Take one step more moderate, and you can claim that we don't know what course global warming will take. This is hard to argue against because, well, we don't. Maybe things will level off again and we'll only lose Florida. Maybe the Great Filter will turn out to be something totally unrelated that wipes the floor with us long before we get too warm. Maybe Xenu just bumped into the thermostat dial on his way to the office and is gonna straighten things out as soon as he gets home.

What I'd like to do is advance an argument that doesn't demand wholesale acceptance of global warming. Leave facts and statistics out of it, since there's not much we truly know on the subject. All I ask is that you acknowledge that global warming, in the human-created worldwide-catastrophe sense, is a possibility. The "we don't know" argument works both ways, so it's certainly conceivable that the pinkos are right and we're on the first SUV to Sweatyville, right?

This is where Pascal comes into play. You've probably come across his triangle at some point or another. But never fear, we're not doing math today. Pascal was a well-rounded dude, so besides being a skilled mathematician, he was a bit of a famous philosopher too. He's best known for a theological argument that has since become known as Pascal's Wager. To make short work of it (the hardcore philosophers out there are already wincing), Pascal reasoned as follows:
We don't really know if God exists. But if he does, the stakes are high (eternal life, Hell, all that jazz). And if he doesn't, the believers aren't any worse off than the non-believers - we all cease to exist in the same way. So it's a good gamble to be pious regardless of any proof of God's existence.

I'm not so sure that Pascal's claims of no cost were true - I would argue that the effort of regular church attendance is a cost, not to mention possible financial losses from behaving like a pious Christian rather than an opportunistic capitalist. And since Pascal probably wasn't happy with an entirely risk-return based belief - "I accept Jesus into my heart because it makes good economic sense" might not cut it with St. Peter - you'll be needing to convince yourself that you truly believe, which sounds like a lot of emotion work to me (bam! sociology blindside!). But the reasoning still stands with a non-zero cost - a little bit of piety during one's lifetime doesn't seem like such a sacrifice when compared to an eternity in Hell.

Scott Adams (yes, the author of Dilbert) has taken the wager and run with it in some interesting directions, including the conclusion that we should become peace-loving Muslims. Of course, I have yet to convert (as does Adams), so maybe it's not as convincing as all that, but it's at least a good read. For me, the interesting next step of Adams' musing is this: Can we apply Pascal's argument to other avenues? I don't see why not.

Pascal's argument is dealing with theoretically infinite values, but I am convinced that humans cannot actually conceive of the infinite (that really is a topic for another day). My position is that our conception of infinite is the same as our conception of really, really big. I like Adams' framing of the argument in mathematical terms, because I don't think we have to actually hit infinity for the probability to tilt in our favor. Think about the math that considers what happens when a value is infinite, like limits or Big O. It's all couched in terms of "as x approaches infinity" because all we need is for x to get big enough that the numbers behave in a predictable way. We can't actually model infinity in math, but once we see a definite trend, that last step is easy to infer. This isn't math we're doing here (trust me), but I argue that we can approach it the same way. If a reward is large enough, and the costs small enough, we can apply Pascal's wager to it.

* **Exercises**:
a – Based on the passage about Pascal's Wager, explain why the author thinks the wager's reasoning still holds even though being pious has some cost.
b – In the passage about Pascal's Wager, what conclusion does Scott Adams reach when he extends the wager?
c – Please list every cost of being pious that the author names in the passage about Pascal's Wager.
Answer from the passage about Pascal's Wager alone, without outside knowledge.

* **Information shown**:
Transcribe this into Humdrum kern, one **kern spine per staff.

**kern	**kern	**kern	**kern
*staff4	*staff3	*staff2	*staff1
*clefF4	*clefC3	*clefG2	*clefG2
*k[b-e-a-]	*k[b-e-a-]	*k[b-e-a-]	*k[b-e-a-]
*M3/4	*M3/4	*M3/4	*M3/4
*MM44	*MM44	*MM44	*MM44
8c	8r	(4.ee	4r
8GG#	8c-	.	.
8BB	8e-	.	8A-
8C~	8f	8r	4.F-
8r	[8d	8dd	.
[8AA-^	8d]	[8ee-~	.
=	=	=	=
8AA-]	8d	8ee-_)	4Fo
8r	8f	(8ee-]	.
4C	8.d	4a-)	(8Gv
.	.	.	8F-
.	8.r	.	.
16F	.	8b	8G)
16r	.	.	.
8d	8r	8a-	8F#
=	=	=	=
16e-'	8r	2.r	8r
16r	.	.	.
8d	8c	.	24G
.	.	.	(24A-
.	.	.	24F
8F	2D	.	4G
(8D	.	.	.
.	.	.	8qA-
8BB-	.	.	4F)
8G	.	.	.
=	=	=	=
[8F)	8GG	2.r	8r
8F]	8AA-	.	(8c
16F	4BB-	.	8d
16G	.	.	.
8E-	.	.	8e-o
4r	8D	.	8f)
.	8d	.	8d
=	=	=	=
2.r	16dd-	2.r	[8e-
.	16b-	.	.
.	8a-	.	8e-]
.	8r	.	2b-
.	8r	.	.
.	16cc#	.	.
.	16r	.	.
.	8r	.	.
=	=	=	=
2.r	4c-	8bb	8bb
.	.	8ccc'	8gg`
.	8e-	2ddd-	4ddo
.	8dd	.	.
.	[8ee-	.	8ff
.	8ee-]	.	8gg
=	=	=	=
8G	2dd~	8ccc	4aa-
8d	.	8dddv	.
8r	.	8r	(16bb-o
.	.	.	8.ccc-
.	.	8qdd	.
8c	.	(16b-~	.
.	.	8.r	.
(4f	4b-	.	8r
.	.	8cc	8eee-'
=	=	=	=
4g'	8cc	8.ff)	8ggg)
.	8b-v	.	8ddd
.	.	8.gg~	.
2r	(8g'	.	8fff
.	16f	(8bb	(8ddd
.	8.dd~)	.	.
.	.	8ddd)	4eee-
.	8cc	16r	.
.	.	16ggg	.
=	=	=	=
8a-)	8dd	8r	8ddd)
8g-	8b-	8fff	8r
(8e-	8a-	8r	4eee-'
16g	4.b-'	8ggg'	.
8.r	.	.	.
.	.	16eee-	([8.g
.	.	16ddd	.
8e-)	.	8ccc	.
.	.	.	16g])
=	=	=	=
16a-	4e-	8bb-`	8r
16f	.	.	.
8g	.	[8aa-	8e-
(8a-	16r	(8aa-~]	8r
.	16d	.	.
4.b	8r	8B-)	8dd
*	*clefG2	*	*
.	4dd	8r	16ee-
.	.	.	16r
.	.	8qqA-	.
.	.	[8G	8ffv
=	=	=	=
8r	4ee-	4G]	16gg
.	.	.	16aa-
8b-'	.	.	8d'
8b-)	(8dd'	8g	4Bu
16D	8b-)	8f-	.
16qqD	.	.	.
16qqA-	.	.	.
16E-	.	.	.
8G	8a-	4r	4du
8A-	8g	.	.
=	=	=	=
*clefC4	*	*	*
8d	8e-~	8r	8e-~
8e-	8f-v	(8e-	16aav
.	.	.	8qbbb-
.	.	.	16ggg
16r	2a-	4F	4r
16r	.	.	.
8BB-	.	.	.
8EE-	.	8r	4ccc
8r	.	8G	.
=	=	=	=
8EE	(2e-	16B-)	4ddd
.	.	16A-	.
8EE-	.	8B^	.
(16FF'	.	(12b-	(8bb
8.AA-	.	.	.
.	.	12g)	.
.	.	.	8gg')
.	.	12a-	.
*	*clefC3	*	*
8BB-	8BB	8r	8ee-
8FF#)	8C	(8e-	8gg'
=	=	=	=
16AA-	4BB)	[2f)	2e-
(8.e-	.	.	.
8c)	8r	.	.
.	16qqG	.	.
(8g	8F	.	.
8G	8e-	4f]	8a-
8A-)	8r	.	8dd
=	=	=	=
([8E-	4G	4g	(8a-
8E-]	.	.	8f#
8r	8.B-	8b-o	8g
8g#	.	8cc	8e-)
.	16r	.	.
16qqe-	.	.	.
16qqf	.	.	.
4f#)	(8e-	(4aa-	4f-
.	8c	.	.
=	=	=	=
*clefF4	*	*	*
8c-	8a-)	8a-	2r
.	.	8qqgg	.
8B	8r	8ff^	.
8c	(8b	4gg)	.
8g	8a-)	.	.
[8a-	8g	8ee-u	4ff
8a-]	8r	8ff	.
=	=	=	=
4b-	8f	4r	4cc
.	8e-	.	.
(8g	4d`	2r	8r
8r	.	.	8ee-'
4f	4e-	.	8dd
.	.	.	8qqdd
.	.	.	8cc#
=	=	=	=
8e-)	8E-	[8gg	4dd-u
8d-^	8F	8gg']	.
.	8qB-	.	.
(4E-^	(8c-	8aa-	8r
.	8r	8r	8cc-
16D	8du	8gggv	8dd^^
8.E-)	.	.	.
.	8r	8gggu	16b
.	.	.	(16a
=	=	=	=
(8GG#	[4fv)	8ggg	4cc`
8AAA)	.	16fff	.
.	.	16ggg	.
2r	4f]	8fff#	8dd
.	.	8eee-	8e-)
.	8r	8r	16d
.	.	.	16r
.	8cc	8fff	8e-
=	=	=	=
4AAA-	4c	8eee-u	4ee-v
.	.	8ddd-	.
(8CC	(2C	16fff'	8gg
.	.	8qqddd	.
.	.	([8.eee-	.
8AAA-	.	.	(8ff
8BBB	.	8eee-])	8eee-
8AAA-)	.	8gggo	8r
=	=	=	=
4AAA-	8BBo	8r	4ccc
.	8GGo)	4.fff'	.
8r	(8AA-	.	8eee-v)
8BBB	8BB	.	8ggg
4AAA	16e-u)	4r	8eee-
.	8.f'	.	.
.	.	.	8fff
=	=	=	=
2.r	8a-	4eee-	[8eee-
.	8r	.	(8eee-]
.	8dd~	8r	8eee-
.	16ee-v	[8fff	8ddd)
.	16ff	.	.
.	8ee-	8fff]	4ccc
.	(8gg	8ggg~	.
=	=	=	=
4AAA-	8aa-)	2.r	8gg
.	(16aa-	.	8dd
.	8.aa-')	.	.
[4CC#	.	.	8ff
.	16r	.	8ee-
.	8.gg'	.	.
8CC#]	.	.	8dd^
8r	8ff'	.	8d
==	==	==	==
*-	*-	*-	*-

---

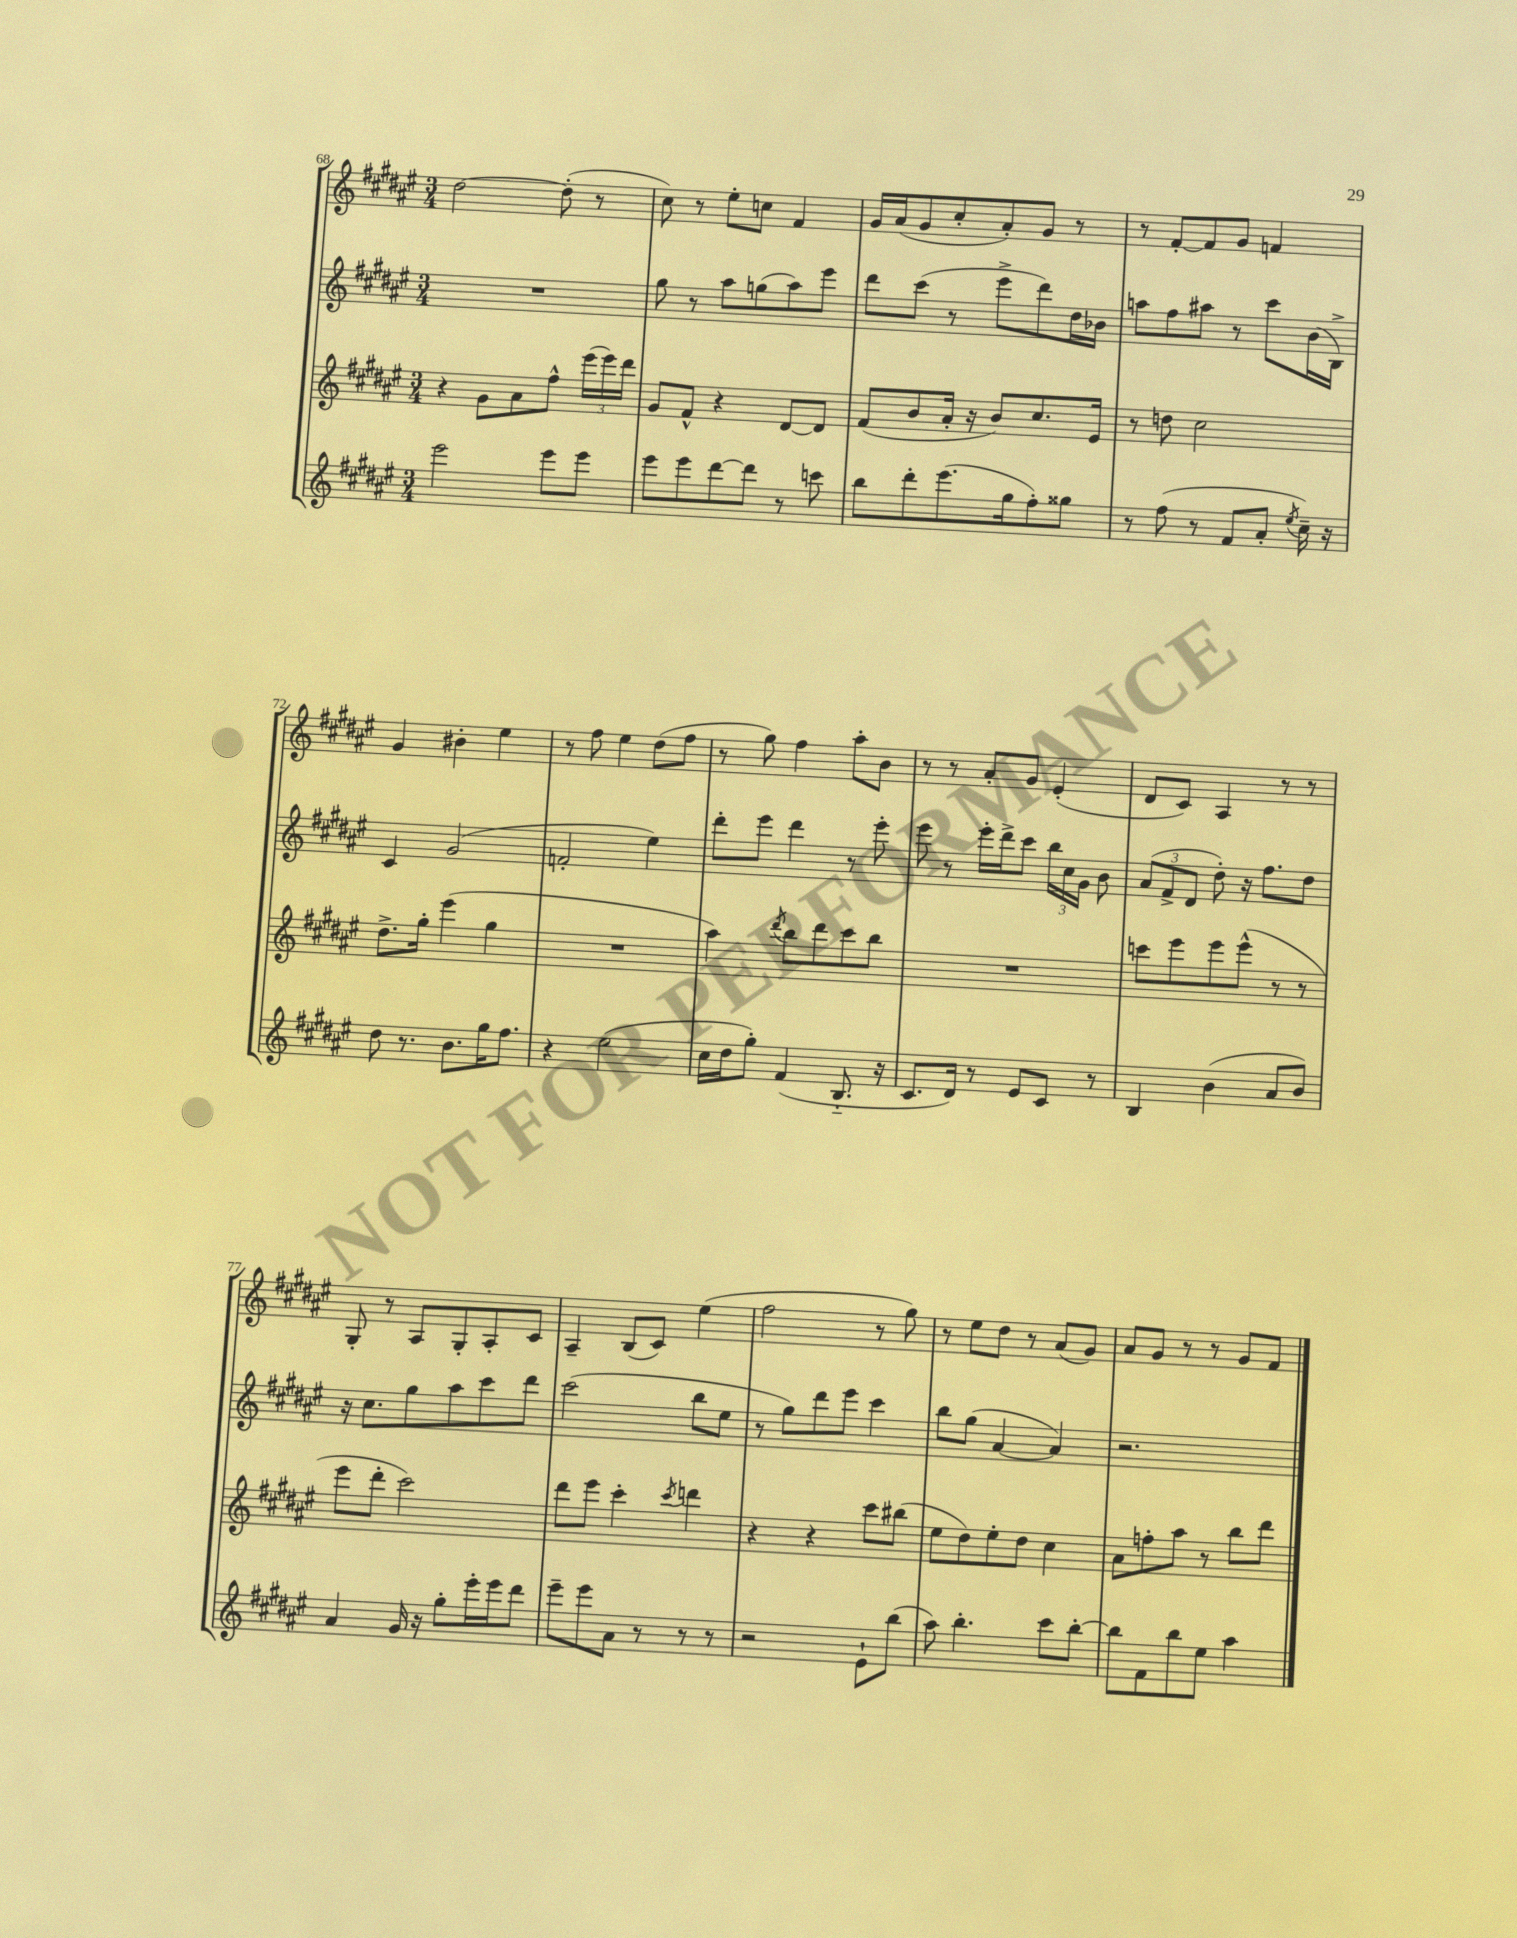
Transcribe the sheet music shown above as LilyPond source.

...

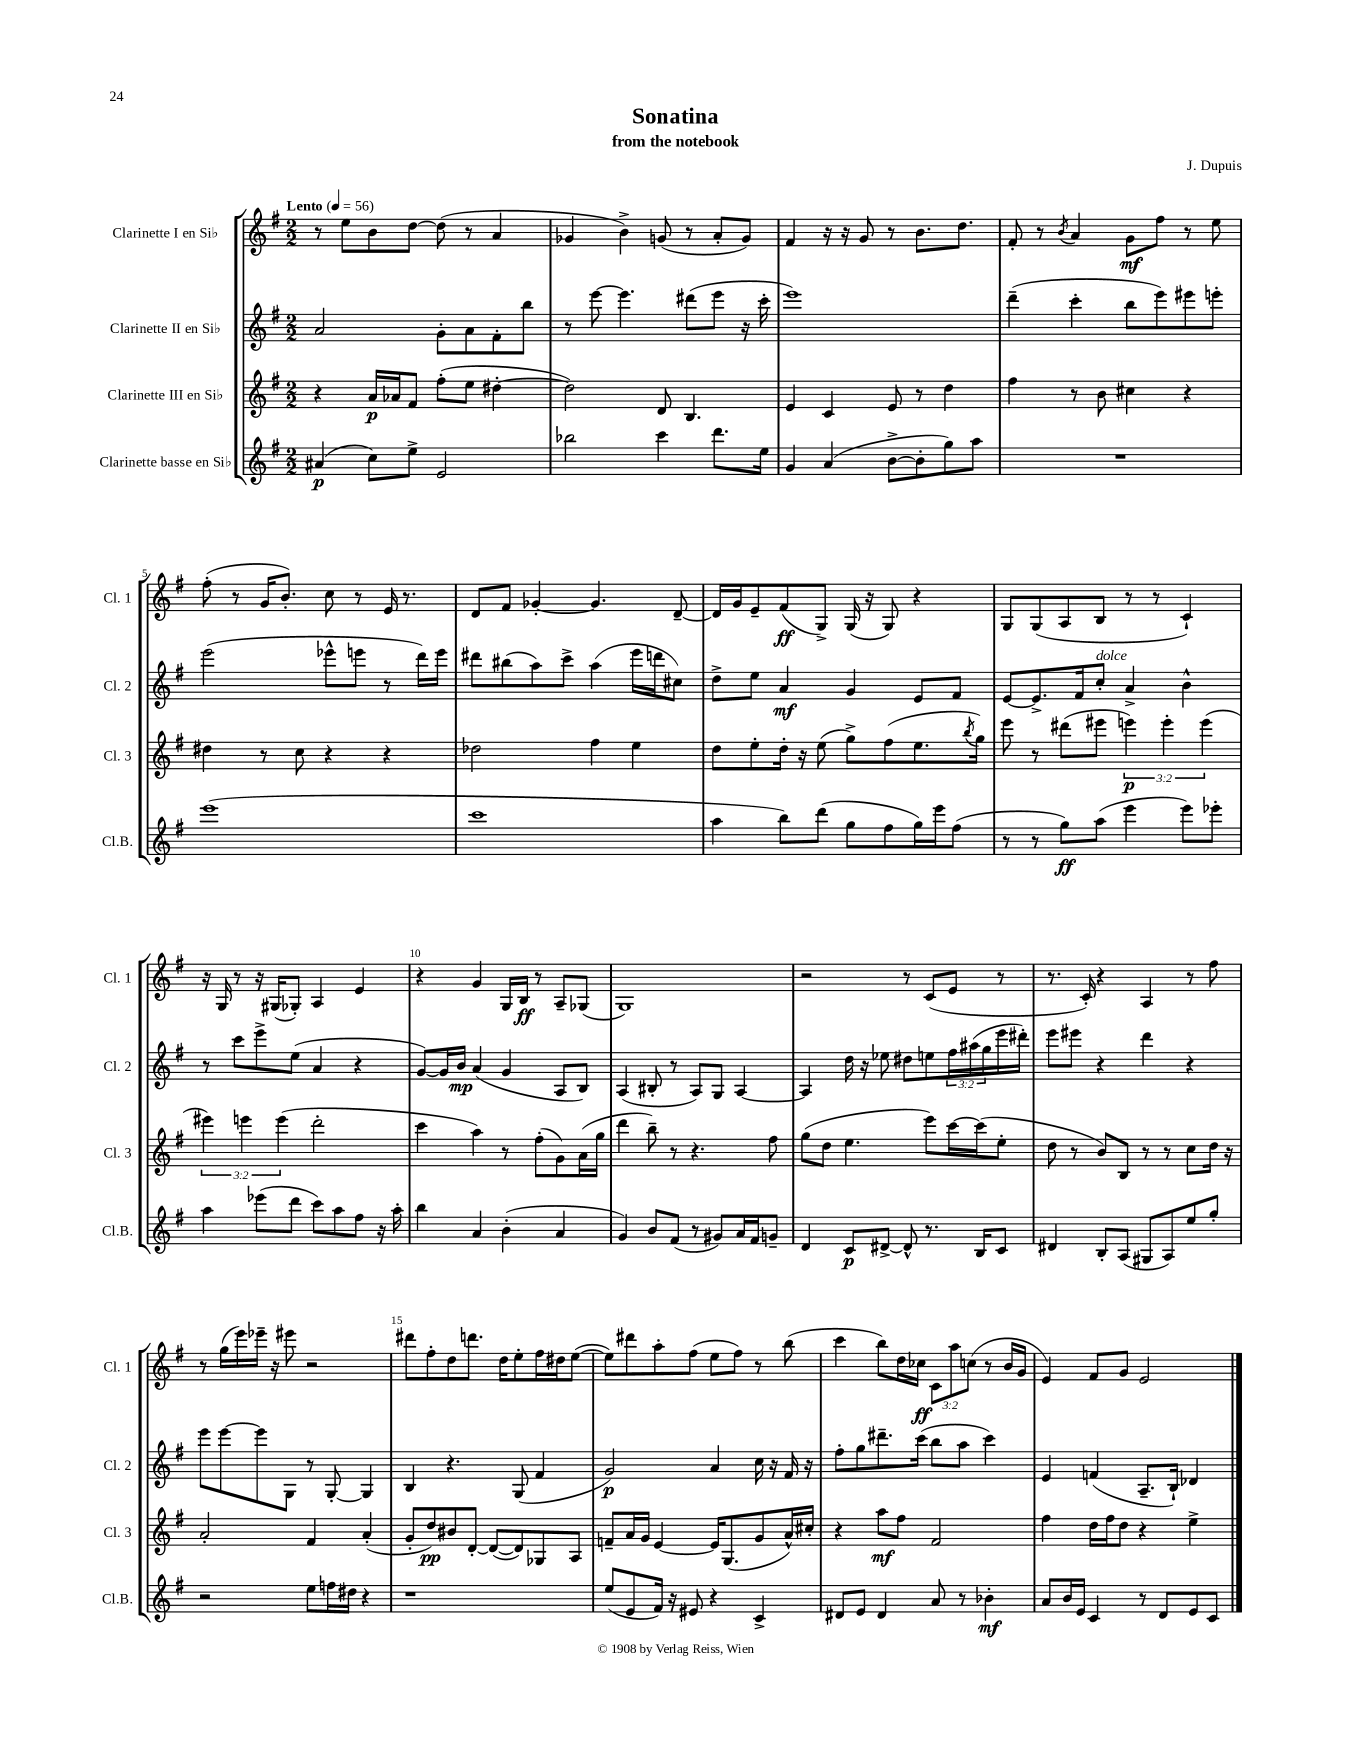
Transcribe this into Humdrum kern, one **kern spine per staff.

* **Replies**:
a – The reasoning still holds because a little piety during one's lifetime seems like a small sacrifice compared with an eternity in Hell.

b – He concludes that we should become peace-loving Muslims.

c –
- The effort of regular church attendance
- Possible financial losses from behaving like a pious Christian rather than an opportunistic capitalist
- The emotion work of convincing yourself that you truly believe